Mercredi 5 mai, le président des États-Unis, Joe Biden, a annoncé à la surprise générale que l’administration américaine soutenait désormais la levée provisoire des brevets sur les vaccins contre la Covid-19 pour accélérer la lutte contre la pandémie. Quelques heures plus tard en France, le président de la République Emmanuel Macron lui emboîtait le pas, appelant à faire de la recette du traitement « un bien public mondial » .
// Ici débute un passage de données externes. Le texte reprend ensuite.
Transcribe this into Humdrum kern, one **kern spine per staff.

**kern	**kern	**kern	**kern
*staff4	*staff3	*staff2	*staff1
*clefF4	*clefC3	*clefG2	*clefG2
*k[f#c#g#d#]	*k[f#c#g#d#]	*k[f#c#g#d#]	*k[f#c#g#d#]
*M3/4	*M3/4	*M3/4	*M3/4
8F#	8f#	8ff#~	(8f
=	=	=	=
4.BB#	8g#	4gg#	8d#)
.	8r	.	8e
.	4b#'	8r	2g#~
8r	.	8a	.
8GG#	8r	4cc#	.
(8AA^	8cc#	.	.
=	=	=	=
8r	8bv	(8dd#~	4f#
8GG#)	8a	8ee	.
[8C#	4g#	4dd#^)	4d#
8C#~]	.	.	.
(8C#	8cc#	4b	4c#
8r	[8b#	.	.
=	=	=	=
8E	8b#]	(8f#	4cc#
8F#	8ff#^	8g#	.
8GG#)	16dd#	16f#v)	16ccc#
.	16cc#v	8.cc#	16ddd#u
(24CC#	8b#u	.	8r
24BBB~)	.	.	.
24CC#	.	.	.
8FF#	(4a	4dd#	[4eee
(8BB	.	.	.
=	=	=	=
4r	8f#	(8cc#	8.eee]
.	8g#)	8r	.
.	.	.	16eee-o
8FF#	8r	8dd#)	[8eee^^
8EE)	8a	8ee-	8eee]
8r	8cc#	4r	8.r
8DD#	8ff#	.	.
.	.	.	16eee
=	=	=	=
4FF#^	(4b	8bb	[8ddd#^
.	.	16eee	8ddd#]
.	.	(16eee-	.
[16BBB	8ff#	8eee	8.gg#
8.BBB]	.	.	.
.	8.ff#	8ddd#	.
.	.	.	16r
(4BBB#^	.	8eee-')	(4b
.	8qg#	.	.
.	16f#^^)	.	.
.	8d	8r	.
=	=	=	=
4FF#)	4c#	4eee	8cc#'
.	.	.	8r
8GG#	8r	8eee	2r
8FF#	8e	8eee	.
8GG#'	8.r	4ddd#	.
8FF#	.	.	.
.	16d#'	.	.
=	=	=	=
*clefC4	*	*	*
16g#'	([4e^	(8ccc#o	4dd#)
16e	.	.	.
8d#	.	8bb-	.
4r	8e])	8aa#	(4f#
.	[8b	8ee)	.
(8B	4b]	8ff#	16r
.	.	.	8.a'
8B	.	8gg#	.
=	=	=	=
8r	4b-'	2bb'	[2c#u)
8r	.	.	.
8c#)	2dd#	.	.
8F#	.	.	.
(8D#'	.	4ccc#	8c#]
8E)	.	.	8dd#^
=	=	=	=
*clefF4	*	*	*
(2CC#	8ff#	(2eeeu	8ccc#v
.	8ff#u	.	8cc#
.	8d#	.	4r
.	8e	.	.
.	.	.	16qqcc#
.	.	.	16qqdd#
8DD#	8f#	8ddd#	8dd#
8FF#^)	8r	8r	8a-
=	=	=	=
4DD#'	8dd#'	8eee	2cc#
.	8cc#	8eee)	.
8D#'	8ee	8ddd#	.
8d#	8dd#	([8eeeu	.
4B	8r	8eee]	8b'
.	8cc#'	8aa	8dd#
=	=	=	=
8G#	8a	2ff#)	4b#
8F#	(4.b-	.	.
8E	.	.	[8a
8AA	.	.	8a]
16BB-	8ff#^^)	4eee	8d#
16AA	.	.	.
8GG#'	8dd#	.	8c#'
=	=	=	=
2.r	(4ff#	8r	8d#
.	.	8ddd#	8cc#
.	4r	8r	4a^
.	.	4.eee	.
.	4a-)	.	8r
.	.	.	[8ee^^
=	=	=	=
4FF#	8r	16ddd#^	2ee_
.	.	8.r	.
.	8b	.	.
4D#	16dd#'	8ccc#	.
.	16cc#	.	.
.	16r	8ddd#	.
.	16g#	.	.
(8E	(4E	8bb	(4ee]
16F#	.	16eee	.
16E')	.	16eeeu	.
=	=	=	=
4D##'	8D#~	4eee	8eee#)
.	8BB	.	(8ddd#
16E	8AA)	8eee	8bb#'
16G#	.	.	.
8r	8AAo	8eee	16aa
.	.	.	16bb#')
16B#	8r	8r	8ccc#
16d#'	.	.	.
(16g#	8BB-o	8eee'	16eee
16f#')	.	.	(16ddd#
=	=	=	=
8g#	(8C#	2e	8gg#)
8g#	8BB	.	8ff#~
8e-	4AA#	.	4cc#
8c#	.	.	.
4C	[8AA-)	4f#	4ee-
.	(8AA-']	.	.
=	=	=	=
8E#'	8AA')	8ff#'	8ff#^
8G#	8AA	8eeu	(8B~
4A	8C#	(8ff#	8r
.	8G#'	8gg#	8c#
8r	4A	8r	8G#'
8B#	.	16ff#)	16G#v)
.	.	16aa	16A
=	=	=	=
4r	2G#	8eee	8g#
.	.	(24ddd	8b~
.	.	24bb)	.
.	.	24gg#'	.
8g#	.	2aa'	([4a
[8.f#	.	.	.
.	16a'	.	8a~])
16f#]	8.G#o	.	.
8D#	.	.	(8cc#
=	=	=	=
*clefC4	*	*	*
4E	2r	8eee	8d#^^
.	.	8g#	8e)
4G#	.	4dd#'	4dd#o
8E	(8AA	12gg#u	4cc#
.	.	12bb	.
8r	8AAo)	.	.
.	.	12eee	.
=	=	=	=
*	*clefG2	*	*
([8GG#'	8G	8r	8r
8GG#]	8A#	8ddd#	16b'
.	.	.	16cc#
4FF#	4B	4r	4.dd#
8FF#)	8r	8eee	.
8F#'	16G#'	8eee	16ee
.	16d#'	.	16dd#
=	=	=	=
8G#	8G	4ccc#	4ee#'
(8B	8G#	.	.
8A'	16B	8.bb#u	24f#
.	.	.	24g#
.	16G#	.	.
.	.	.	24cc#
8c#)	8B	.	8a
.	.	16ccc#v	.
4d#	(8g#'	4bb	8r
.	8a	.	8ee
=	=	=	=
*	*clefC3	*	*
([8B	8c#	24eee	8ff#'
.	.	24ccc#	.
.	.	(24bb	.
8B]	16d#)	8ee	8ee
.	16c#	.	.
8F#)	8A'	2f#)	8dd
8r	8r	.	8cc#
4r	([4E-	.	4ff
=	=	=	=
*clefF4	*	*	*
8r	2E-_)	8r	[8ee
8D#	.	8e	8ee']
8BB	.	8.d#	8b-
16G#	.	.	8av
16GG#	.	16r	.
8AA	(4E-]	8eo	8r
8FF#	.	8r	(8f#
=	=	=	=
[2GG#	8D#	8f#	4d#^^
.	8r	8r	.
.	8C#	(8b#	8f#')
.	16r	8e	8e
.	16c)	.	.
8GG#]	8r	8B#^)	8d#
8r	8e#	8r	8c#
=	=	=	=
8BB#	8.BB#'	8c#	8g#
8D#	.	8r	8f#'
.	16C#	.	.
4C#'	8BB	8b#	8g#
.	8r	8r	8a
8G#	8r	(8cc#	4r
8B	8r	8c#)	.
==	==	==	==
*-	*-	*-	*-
Avec ces revirements, les États-Unis et la France ont rejoint une liste de plusieurs pays, comme l’Inde et l’Afrique du Sud , qui réclamaient depuis plusieurs semaines à l’Organisation mondiale du commerce (OMC) de renégocier les règles de la propriété intellectuelle pour en exclure temporairement les vaccins contre la Covid-19.

Cependant, on peut s’interroger sur la multiplication de ces demandes de dérogation. En effet, des mécanismes en faveur de la sauvegarde de la santé publique et des outils permettant de passer outre les brevets des médicaments existent déjà dans les textes internationaux.